Evaporation and fluid dynamics of a sessile drop of capillary size

TL;DR

This paper presents a comprehensive theoretical and numerical study of the evaporation and fluid dynamics of a capillary-sized sessile drop, highlighting the stages of Marangoni convection and vortex evolution during evaporation.

Contribution

It develops a combined model accounting for hydrodynamics, thermal conduction, and vapor diffusion, and describes the dynamic vortex behavior during evaporation.

Findings

Simulation matches experimental evaporation rates for toluene drops.

Multiple stages of vortex formation and evolution are identified.
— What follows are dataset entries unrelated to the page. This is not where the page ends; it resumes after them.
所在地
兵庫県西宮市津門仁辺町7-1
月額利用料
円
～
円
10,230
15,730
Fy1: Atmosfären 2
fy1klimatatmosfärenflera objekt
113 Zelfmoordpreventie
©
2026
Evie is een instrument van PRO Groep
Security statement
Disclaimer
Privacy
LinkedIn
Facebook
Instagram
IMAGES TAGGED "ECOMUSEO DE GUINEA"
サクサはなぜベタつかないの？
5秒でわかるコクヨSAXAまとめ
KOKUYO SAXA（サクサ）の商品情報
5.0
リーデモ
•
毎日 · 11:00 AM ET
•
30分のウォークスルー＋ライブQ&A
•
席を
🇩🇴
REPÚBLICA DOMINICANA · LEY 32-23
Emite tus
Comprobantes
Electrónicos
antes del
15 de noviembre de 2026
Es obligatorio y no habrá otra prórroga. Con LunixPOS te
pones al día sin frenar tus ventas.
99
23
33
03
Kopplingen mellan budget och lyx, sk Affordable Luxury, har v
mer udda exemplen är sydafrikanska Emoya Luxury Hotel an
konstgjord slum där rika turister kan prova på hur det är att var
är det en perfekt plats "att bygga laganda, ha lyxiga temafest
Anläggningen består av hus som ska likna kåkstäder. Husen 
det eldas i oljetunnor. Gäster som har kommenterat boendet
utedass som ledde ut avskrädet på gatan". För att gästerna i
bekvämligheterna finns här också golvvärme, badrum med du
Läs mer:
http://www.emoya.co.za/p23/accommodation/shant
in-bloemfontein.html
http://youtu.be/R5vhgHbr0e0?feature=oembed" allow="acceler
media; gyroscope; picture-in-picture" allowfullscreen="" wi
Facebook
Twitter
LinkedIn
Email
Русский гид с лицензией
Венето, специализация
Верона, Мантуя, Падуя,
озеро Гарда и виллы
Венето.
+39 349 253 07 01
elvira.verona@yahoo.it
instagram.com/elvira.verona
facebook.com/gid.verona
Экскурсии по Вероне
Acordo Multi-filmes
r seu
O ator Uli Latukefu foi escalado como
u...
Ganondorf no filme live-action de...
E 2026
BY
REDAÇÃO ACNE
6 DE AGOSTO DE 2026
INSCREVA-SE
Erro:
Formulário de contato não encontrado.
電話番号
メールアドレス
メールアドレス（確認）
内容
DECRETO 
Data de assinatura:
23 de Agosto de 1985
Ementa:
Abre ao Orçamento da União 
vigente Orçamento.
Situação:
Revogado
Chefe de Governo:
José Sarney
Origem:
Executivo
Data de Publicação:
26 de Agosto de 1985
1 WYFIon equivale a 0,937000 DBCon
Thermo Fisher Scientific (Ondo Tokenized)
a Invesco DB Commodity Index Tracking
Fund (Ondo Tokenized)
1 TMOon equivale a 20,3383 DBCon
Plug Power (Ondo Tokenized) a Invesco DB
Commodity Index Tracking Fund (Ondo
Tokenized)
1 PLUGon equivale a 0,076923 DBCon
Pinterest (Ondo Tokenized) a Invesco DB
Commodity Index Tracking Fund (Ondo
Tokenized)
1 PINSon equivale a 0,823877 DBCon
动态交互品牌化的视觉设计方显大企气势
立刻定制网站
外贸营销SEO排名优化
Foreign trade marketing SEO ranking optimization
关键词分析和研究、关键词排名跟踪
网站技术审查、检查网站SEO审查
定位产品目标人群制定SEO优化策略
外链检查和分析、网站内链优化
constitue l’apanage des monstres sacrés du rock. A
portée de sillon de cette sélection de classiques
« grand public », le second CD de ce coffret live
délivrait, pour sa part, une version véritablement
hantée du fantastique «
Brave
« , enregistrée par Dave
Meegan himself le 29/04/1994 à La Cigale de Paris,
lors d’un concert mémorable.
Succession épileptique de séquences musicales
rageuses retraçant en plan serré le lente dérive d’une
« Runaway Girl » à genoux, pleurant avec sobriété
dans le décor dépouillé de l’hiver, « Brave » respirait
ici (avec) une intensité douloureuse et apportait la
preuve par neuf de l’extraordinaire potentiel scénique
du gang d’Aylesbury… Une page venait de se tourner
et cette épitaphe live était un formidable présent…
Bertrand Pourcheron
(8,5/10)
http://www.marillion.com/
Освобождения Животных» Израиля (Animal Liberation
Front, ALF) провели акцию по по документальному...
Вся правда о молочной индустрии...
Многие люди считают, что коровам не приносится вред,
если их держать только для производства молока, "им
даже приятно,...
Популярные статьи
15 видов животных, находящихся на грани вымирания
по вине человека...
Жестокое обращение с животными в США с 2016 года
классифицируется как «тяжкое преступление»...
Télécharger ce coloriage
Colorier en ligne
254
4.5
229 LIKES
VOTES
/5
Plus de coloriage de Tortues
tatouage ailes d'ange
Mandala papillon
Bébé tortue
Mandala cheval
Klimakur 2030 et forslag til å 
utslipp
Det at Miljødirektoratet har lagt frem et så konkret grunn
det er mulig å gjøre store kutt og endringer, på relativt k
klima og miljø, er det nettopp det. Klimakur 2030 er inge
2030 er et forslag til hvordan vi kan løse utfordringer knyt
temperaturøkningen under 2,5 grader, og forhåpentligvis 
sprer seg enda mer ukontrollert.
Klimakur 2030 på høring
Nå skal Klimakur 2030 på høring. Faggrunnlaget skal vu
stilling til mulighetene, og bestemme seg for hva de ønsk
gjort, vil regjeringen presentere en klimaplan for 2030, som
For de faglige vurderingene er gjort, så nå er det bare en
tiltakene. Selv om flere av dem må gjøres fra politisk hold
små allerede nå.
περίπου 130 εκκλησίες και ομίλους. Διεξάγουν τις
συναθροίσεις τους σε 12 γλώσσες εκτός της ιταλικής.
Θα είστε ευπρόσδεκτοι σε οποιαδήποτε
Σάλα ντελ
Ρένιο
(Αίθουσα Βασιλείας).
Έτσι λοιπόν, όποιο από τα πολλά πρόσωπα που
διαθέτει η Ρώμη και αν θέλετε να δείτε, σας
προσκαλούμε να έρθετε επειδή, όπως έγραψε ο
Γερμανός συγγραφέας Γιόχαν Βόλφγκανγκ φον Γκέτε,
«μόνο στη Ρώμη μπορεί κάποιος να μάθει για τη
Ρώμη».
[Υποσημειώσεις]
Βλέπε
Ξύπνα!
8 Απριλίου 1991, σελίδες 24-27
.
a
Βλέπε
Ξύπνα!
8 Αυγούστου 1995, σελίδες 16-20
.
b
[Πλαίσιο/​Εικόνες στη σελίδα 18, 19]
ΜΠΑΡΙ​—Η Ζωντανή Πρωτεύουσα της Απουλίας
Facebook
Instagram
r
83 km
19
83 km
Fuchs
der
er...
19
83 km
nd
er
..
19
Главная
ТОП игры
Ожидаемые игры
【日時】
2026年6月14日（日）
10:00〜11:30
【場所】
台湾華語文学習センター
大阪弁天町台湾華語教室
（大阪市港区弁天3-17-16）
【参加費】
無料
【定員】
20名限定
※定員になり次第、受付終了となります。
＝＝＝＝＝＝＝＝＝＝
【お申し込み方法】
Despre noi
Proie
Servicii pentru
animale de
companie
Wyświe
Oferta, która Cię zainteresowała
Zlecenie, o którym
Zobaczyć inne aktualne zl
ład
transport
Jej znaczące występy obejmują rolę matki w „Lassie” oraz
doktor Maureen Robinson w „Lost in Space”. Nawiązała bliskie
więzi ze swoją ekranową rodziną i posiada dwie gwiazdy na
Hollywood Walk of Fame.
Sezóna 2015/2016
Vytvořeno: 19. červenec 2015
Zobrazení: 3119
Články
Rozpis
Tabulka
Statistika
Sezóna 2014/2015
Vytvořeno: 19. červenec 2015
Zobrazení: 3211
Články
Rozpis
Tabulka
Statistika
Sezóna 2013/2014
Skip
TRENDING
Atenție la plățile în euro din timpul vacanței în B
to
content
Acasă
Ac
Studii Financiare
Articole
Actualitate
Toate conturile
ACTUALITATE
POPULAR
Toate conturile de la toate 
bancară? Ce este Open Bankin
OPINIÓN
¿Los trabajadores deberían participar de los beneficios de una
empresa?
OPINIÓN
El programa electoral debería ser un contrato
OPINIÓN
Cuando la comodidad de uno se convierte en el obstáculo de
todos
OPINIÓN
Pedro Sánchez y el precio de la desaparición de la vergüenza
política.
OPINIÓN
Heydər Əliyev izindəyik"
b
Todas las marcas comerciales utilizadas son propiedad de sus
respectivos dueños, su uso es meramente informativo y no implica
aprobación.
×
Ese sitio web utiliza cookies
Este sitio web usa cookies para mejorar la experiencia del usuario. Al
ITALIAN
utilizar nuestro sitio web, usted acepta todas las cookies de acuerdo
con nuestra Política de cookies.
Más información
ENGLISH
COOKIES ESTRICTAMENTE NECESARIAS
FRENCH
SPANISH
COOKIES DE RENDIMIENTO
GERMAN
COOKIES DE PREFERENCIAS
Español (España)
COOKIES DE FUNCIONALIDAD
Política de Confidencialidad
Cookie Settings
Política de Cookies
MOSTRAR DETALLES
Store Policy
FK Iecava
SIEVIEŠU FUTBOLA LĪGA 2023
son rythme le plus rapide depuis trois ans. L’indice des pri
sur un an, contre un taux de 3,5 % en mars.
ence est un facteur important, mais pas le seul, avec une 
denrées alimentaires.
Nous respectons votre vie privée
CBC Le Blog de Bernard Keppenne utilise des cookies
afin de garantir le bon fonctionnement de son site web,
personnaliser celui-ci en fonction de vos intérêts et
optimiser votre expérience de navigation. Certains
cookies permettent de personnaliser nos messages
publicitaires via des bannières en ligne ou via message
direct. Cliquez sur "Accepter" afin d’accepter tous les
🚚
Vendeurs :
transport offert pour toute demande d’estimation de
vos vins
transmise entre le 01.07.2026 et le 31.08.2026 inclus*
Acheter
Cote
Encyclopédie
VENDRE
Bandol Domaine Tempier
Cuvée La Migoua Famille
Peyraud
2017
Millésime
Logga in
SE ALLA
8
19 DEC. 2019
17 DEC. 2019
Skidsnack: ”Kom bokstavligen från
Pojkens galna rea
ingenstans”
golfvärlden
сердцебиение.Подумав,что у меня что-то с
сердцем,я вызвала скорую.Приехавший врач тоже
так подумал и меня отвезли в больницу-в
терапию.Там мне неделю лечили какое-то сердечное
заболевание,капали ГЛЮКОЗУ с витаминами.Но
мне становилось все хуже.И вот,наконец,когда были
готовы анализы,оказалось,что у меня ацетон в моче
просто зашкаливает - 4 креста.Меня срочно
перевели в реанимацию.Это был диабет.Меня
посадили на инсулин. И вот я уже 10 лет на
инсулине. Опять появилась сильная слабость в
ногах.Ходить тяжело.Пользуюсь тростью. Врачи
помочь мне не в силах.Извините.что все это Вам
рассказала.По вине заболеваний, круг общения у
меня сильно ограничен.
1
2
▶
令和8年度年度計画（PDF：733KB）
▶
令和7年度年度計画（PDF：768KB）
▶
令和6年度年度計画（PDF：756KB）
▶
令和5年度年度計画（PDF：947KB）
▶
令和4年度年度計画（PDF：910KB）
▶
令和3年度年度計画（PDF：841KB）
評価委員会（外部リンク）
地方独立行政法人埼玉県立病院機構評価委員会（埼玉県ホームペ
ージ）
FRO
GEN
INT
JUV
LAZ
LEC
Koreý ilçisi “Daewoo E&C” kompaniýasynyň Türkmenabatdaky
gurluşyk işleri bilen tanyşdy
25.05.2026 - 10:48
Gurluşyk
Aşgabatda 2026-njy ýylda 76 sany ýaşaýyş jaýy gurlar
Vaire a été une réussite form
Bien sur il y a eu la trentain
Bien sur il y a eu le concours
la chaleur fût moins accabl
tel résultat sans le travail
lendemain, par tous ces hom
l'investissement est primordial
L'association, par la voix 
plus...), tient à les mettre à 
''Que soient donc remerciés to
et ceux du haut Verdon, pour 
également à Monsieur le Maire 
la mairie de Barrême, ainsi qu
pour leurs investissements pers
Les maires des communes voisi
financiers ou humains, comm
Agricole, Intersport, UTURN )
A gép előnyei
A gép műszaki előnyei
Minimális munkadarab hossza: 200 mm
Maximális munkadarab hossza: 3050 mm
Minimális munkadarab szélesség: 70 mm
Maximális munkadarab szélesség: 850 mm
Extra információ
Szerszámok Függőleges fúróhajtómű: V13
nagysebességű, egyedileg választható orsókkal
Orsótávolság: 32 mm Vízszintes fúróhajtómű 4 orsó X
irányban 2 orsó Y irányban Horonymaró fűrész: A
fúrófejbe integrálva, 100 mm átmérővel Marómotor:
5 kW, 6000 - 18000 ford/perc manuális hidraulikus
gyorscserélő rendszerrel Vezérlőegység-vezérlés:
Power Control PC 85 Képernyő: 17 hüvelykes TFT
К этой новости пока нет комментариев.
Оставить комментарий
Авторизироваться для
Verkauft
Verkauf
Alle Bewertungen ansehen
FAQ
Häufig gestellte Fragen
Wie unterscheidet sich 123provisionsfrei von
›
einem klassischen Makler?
The number of vortices decreases over time, culminating in a single vortex.

Abstract

Theoretical description and numerical simulation of an evaporating sessile drop are developed. We jointly take into account the hydrodynamics of an evaporating sessile drop, effects of the thermal conduction in the drop and the diffusion of vapor in air. A shape of the rotationally symmetric drop is determined within the quasistationary approximation. Nonstationary effects in the diffusion of the vapor are also taken into account. Simulation results agree well with the data of evaporation rate measurements for the toluene drop. Marangoni forces associated with the temperature dependence of the surface tension, generate fluid convection in the sessile drop. Our results demonstrate several dynamical stages of the convection characterized by different number of vortices in the drop. During the early stage the street of vortices arises near a surface of the drop and induces a non-monotonic spatial distribution of the temperature over the drop surface. The initial number of near-surface vortices in the drop is controlled by the Marangoni cell size which is similar to that given by Pearson for flat fluid layers. This number quickly decreases with time, resulting in three bulk vortices in the intermediate stage. The vortices finally transform into the single convection vortex in the drop, existing during about 1/2 of the evaporation time.